Dans le film The Matrix: Revolutions, le point culminant de la saga se produit avec une confrontation entre Agent Smith et Neo. Néo parvient à vaincre le dernier obstacle, reconnaissant ainsi pleinement sa propre nature de Bouddha en tant que "Celui", avant de devenir son ennemi, absorbant Smith lui-même. En réalisant cela, la matrice explose dans le vide qu’elle a toujours été, juste un vide radieux. Pour le bouddhisme mahayana, la vacuité implique nécessairement la compassion et vice-versa (cette propagation de Neo dans Smith est une reconnaissance du vide d'identité et de compassion, un sentiment de). Les choses sont vides puisqu'elles n'ont pas d'existence inhérente, elles n'existent pas de leur propre côté mais seulement en interdépendance avec tout le reste; la compassion naît spontanément de la reconnaissance de cette interdépendance, on pourrait même dire que la compassion est la même interdépendance : acte réflexe qui découle spontanément du fait de savoir que tout est reflété dans toutes choses (comme dans le cas du mythique collier de perles d’Indra, l’une des plus belles métaphores de la nature de l’univers).

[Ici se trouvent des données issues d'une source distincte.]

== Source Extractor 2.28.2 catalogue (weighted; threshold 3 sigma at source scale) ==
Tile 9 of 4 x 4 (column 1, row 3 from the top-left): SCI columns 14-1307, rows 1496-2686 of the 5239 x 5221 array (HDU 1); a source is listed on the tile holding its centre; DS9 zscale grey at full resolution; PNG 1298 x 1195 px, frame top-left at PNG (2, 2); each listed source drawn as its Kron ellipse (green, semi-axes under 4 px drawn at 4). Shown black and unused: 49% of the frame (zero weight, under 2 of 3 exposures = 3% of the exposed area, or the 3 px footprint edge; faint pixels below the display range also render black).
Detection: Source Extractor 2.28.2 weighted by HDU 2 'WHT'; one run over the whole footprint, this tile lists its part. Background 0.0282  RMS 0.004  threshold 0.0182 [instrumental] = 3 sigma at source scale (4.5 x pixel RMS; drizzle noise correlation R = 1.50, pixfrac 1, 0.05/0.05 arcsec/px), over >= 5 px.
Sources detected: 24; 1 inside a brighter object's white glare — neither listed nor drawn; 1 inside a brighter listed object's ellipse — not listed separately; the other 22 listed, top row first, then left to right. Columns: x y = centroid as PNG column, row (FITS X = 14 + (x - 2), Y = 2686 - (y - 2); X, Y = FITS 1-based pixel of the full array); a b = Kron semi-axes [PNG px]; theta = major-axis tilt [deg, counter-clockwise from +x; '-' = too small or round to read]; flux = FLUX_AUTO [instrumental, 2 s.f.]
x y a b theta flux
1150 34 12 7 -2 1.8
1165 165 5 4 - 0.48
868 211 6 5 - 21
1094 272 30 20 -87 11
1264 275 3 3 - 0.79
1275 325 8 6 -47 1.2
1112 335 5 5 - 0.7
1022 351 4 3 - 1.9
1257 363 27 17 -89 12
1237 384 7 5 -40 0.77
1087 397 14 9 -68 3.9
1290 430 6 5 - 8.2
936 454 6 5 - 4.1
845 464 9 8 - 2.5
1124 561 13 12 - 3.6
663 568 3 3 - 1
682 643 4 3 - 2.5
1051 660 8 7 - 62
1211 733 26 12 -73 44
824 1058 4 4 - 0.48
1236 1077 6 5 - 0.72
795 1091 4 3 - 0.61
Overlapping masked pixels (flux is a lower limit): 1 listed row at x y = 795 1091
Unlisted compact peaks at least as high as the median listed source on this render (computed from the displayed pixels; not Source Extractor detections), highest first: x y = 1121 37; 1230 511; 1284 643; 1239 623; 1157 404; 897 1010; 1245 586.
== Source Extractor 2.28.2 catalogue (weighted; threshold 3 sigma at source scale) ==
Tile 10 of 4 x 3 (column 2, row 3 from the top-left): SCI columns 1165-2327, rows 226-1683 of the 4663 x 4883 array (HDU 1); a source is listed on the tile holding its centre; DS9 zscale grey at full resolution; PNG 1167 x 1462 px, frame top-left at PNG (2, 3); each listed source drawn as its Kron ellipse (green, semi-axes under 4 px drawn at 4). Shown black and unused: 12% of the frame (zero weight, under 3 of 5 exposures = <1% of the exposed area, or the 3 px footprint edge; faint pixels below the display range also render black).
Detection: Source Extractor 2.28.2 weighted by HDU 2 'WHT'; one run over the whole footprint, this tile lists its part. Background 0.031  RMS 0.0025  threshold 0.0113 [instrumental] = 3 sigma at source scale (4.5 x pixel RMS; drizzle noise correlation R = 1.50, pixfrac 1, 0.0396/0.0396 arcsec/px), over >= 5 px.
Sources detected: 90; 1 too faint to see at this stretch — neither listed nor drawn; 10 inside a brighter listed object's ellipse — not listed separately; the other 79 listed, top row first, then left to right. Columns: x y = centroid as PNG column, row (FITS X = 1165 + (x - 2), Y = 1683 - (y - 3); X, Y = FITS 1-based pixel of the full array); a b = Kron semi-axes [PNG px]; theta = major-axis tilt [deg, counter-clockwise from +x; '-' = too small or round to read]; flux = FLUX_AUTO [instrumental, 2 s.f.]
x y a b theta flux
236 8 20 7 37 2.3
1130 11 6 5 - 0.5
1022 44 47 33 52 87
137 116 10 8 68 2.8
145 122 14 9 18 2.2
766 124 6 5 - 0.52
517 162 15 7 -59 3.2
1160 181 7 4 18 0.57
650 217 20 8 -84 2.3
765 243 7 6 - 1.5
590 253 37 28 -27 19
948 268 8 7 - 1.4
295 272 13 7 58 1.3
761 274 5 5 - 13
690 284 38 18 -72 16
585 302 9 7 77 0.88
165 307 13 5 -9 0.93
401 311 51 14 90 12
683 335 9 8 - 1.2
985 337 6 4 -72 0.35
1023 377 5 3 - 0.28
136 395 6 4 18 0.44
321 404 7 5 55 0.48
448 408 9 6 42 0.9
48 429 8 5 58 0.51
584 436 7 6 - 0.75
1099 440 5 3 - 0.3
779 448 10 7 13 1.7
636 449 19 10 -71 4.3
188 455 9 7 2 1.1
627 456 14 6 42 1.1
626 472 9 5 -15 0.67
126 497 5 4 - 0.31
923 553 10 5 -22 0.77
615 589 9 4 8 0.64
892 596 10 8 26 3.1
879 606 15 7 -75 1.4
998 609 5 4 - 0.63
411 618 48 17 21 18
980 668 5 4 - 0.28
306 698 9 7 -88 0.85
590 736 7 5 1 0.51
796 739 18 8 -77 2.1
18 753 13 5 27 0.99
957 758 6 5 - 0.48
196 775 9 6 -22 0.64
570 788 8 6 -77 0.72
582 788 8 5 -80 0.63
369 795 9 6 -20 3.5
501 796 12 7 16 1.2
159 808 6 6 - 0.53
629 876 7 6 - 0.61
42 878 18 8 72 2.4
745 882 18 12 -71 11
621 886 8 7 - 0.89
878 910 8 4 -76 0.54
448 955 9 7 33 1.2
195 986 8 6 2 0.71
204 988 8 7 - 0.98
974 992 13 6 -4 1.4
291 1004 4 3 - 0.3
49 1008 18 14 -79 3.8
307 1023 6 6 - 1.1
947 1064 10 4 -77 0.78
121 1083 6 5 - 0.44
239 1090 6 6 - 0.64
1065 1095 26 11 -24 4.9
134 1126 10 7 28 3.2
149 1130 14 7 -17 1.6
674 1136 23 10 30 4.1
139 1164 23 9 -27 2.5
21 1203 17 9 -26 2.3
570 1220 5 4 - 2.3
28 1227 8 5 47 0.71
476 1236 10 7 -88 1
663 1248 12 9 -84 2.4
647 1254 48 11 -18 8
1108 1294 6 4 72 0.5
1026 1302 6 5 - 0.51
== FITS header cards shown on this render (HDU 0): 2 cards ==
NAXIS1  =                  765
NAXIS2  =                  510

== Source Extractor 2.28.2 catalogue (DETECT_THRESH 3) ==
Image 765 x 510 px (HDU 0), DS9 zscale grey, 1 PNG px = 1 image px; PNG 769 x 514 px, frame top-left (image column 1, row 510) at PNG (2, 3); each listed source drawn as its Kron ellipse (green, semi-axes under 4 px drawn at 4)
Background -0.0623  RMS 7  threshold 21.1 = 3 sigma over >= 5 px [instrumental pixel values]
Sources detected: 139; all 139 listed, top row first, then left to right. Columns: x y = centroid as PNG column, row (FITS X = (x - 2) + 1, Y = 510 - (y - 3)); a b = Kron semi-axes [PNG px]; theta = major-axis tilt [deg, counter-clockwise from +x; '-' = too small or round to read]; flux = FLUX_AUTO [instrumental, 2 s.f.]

Dick dit: "Nous sommes des cosmocrators oublieux, pris au piège dans l'univers de notre propre travail." C'est l'ignorance que ce monde est généré par notre propre esprit qui perpétue l'état de souffrance, qui continue de reproduire un rêve. Nous souffrons et ressentons de la douleur parce que nous croyons que le rêve est réel et que nous sommes séparés des autres, mais cette même souffrance est ce qui nous motive à agir, à découvrir la vérité et à nous réveiller. "Dans un sens très réel, la douleur que nous ressentons en tant que créatures vivantes est la douleur de l'éveil ... la pression de cette douleur nous motive à chercher des réponses ou, ce qui est la même chose, nous incite à une plus grande prise de conscience." C'est exactement la compréhension de la première noble vérité du Bouddha.